Despite the departure of some big global names, Maguire, who is also Bennett Jones’s Calgary managing partner, says buyers are definitely still watching Canadian oil companies. “There’s far more in the works than has been announced.”
While he doesn’t see any headline-type deals in 2018, he sees mergers picking up in the junior and intermediate end. “With companies increasingly focused on core areas, they may need to consolidate to develop them.”
US private equity is still interested in Canada, he says. In June, for example, New York-based Warburg Pincus funded a management team at privately held Artis Exploration with $180 million to help the Calgary-based company develop its Duvernay shale position in Western Canada.
And there have been some early indications the banks are starting to increase producers’ borrowing bases by conservative amounts. InPlay Oil Corp. announced a credit facility hike of 25% to $75 million, while a syndicate of lenders raised Delphi Energy Corp.’s senior secured credit facility to $105 million from $95 million.
“This is hopefully indicative of a new trend,” says Quesnel of BD&P; but, despite the measures being taken, “I don’t anticipate we’ll see growth for a very many years.”

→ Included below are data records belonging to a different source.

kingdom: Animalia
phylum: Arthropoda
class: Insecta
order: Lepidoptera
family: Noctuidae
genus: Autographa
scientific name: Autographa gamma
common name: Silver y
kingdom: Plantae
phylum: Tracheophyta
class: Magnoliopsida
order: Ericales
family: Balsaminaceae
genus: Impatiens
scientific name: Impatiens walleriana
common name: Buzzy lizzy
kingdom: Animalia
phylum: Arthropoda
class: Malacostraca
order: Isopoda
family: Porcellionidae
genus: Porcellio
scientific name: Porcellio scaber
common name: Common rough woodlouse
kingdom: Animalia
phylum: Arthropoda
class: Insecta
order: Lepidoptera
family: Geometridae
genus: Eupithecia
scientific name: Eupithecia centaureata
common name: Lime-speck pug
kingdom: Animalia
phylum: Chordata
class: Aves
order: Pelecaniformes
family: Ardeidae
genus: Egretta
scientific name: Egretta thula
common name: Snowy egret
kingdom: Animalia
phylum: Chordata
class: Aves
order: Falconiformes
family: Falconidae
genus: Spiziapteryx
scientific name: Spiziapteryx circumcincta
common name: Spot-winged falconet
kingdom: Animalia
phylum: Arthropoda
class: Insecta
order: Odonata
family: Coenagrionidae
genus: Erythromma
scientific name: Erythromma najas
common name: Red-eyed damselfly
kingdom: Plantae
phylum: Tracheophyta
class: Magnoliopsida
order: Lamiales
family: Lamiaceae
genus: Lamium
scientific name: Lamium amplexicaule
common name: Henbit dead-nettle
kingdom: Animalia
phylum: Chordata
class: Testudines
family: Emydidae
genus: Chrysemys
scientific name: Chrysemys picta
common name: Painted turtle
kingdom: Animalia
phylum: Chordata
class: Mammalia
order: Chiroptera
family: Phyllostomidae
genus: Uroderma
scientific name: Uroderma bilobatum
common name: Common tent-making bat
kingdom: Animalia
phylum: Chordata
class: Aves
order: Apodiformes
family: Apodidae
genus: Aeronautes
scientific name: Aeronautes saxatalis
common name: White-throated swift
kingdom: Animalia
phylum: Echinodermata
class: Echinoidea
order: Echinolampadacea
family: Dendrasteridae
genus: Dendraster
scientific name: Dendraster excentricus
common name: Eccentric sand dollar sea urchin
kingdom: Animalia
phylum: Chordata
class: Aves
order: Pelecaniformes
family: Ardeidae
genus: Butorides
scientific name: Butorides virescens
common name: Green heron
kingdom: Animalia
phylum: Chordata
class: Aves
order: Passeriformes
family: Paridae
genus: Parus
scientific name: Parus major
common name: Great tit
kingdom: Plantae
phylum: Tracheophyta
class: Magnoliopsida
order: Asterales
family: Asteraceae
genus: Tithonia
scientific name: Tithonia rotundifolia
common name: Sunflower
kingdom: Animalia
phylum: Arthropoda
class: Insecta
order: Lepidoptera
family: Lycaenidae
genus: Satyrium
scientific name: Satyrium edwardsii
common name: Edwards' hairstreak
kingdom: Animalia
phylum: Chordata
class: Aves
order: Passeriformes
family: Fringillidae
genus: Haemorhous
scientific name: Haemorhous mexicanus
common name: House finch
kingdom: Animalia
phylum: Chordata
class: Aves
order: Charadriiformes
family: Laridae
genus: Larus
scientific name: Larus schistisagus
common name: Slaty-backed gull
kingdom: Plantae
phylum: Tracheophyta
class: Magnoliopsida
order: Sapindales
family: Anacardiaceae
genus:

It’s much the same story for natural gas producers, says McMillan's Thackray, adding that low prices have kept companies depressed for even longer than for oil producers. “With the benchmark price so low, you’d be hard-pressed to produce it and make any money, so you’re not drilling for gas unless it’s really liquids-rich, in which case you might break even or make a profit. Drilling for oil in Alberta 200 years ago we considered gas a bit of a nuisance. We’ve come full circle.”
He says the near-term prospects for liquified natural gas, or LNG — natural gas that is turned into a liquid to make it easier to store and transport — are not much better. He says there are more than 20 wholly approved projects for the construction of LNG terminals in BC and while “occasionally we hear rumours of one or more putting shovel to the ground,” so far, no go.
He called the decision by Malaysian state-owned energy company Petronas to take a 25% stake in the potential LNG Canada project in Kitimat, BC, “a bit of encouraging news. Maybe that one’s thinking of going ahead. But the big challenge with LNG is who needs it, who wants it and who’s going to buy it?
“To the best of my knowledge, there’s no purchaser ready, willing and able," says Thackray. "Without more buyers somewhere, I’d be surprised if they actually build the facility anytime soon.”
Everything right now points to another fairly subdued year in Canada’s oil patch. But a sustained uptick in prices, or getting Canadian product directly to the Pacific for new customers, could change the outlook fairly quickly.